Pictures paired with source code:
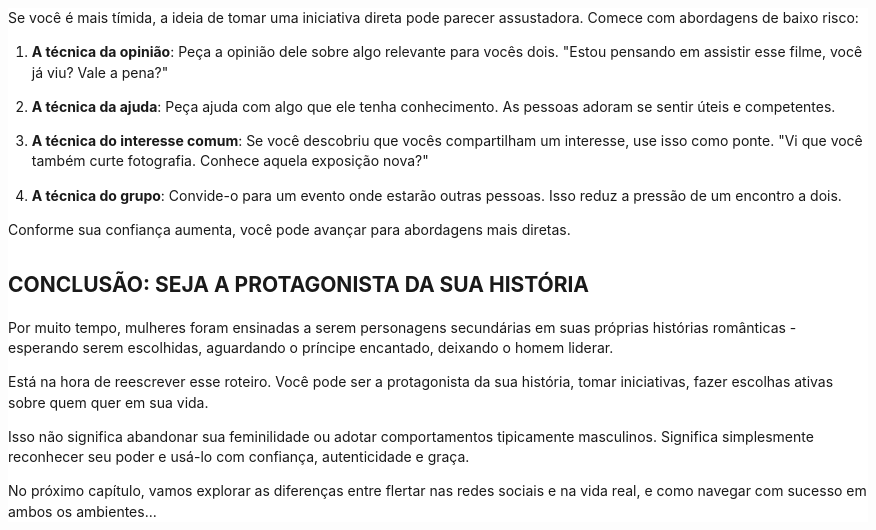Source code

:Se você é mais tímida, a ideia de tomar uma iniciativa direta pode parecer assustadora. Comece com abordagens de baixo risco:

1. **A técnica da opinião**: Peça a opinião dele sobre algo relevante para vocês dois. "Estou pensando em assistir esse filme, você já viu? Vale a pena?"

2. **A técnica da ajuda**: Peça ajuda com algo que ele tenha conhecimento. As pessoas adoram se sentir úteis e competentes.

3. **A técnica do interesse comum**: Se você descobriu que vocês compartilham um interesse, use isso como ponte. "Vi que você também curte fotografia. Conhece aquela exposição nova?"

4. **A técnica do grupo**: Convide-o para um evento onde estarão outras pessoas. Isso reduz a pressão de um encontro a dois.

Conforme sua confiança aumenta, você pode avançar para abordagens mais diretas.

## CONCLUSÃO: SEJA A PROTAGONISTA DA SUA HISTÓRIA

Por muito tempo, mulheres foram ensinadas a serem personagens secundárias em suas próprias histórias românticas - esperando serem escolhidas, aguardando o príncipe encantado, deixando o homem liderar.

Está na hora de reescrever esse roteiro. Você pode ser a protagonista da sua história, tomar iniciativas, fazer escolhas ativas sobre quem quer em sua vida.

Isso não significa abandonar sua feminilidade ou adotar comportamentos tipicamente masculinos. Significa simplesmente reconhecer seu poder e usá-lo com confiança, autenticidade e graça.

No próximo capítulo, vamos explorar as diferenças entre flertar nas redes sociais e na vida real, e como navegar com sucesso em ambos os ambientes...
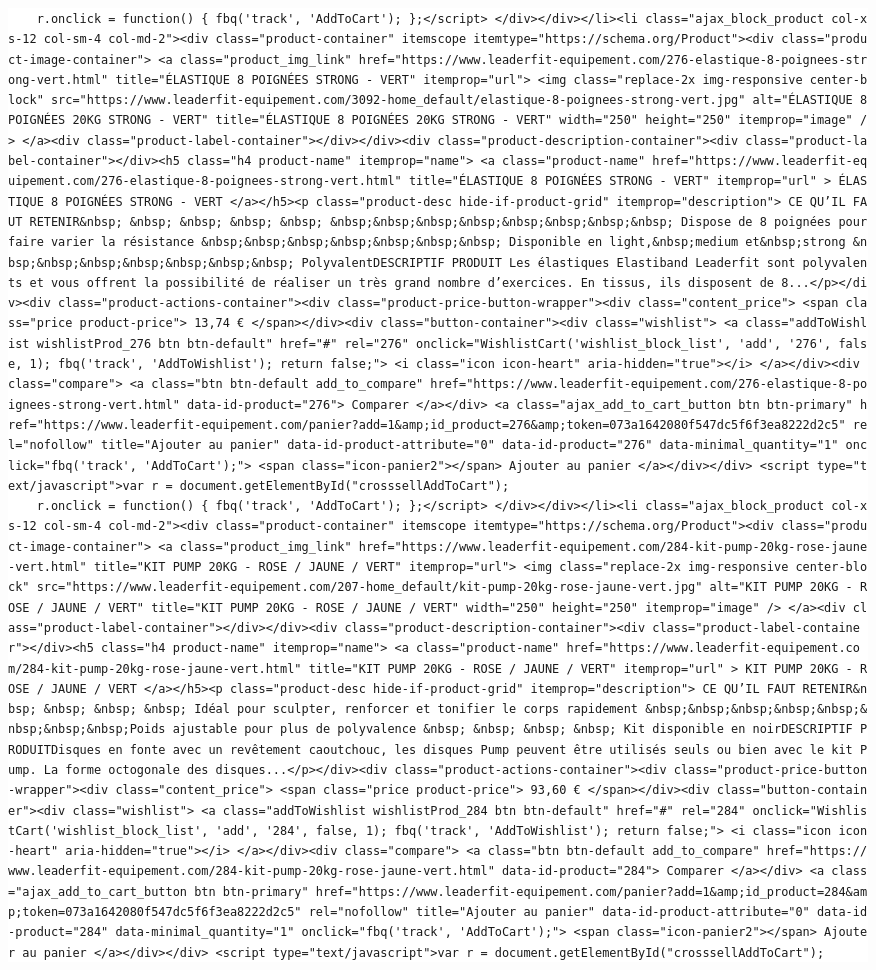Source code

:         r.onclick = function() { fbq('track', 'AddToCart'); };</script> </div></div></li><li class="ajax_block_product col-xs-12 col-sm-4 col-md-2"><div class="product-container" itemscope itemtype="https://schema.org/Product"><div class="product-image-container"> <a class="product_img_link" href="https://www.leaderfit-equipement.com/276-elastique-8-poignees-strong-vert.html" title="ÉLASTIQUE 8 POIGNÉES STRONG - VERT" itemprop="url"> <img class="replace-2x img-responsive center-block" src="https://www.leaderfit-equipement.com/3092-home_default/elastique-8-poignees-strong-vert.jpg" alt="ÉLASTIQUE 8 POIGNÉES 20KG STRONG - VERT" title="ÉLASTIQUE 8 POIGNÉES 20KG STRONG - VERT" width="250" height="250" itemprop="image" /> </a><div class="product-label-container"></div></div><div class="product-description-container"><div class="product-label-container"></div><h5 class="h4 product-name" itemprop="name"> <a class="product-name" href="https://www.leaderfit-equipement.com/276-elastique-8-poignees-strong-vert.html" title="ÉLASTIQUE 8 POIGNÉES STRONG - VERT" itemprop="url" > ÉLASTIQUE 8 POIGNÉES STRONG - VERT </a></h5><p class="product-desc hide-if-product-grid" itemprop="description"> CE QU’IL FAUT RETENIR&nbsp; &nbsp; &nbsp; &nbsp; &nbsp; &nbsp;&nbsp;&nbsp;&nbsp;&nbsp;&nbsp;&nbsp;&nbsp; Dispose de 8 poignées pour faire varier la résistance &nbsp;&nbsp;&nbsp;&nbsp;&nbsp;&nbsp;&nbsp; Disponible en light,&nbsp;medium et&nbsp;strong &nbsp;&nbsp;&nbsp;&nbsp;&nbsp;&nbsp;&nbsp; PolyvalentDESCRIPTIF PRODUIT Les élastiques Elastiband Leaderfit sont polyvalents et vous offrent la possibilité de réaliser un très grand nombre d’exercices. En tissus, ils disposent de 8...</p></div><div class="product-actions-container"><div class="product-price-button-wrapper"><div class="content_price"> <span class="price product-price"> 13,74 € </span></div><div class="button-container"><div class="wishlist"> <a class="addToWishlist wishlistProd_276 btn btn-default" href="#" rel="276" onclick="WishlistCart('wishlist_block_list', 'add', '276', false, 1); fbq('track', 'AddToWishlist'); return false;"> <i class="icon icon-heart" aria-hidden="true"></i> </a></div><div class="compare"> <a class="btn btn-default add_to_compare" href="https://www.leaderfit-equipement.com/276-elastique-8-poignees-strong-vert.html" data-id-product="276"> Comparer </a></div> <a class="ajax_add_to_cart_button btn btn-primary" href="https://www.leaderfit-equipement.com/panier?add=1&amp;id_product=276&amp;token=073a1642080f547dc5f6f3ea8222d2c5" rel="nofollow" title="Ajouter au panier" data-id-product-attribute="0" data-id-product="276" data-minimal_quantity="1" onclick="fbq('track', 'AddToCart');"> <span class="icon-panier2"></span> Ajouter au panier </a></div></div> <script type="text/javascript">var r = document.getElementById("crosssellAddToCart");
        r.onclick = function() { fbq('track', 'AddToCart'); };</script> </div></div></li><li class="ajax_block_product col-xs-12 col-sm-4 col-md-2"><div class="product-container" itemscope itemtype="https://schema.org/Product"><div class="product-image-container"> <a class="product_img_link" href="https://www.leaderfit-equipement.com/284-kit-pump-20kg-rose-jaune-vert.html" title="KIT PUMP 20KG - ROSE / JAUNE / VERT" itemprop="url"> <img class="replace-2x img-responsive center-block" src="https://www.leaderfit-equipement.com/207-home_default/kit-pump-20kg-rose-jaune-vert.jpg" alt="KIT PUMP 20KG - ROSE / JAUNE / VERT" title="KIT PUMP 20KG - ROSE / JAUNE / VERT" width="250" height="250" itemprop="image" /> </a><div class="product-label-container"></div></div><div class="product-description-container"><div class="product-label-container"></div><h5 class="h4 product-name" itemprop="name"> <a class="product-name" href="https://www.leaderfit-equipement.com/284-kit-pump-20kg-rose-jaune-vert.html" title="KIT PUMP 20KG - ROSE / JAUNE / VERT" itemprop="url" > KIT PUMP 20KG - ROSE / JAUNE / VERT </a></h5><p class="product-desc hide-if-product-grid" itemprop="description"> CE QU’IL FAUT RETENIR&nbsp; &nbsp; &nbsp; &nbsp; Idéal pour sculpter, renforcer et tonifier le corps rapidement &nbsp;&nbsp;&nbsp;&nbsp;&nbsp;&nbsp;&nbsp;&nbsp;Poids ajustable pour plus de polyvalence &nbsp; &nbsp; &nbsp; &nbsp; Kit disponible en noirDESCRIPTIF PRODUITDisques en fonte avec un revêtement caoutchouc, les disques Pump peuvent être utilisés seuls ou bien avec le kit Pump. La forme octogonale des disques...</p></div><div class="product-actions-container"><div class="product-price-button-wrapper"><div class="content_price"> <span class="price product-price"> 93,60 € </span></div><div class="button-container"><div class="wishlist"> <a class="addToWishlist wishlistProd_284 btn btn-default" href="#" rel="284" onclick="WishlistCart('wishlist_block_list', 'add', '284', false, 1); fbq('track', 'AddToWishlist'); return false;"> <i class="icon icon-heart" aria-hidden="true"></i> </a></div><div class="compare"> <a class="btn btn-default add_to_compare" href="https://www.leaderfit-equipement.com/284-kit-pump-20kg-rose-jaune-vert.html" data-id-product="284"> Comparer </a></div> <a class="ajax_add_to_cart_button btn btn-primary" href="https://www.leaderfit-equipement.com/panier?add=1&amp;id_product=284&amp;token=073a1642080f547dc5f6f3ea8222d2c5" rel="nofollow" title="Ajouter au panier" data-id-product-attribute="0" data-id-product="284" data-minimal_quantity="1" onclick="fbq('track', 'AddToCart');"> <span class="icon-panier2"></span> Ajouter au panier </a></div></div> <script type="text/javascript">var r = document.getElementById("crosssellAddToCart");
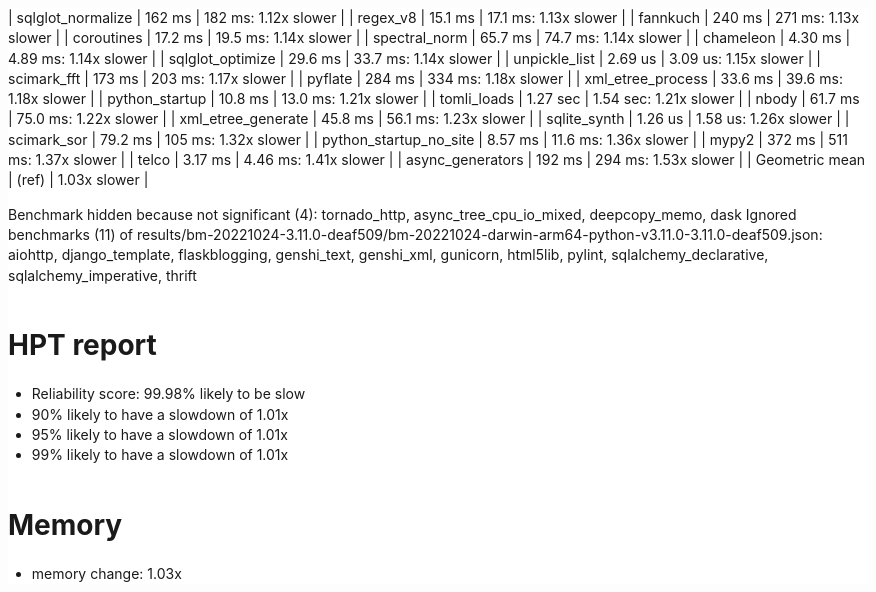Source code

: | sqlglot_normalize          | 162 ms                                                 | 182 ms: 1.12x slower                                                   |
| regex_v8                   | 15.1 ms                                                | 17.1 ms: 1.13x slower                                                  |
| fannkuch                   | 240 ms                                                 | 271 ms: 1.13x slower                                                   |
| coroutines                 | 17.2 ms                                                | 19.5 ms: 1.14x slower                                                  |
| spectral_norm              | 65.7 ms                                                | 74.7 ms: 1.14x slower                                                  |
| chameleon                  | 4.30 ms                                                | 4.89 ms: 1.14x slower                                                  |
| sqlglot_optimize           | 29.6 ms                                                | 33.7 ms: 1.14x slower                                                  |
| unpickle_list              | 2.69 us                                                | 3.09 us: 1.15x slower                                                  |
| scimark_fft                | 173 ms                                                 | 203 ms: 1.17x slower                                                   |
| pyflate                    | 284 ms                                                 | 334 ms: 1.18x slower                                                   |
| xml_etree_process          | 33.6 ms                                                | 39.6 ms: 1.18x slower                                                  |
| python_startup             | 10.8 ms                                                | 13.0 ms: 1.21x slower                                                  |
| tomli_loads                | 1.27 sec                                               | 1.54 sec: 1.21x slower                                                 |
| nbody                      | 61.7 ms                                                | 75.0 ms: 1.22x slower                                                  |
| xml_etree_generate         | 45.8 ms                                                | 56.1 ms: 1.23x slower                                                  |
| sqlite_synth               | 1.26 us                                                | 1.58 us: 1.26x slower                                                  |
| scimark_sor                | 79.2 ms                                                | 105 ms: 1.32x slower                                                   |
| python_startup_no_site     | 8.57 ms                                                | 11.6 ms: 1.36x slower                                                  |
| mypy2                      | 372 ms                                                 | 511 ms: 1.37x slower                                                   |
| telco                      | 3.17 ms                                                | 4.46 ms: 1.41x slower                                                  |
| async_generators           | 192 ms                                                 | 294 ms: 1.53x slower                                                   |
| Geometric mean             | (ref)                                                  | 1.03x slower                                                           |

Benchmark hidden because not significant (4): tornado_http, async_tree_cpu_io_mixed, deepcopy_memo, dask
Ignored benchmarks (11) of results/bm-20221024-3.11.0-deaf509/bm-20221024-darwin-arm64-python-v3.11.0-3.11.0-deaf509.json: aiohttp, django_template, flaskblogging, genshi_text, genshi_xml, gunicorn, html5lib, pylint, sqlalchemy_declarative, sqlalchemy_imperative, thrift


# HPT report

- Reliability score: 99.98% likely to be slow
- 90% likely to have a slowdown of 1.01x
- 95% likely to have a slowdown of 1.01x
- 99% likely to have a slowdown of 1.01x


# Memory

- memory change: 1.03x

*What to do*
Filter the data above, keeping only lines that include the string "para".

*Solution for this exercise*
1. **A técnica da opinião**: Peça a opinião dele sobre algo relevante para vocês dois. "Estou pensando em assistir esse filme, você já viu? Vale a pena?"
4. **A técnica do grupo**: Convide-o para um evento onde estarão outras pessoas. Isso reduz a pressão de um encontro a dois.
Conforme sua confiança aumenta, você pode avançar para abordagens mais diretas.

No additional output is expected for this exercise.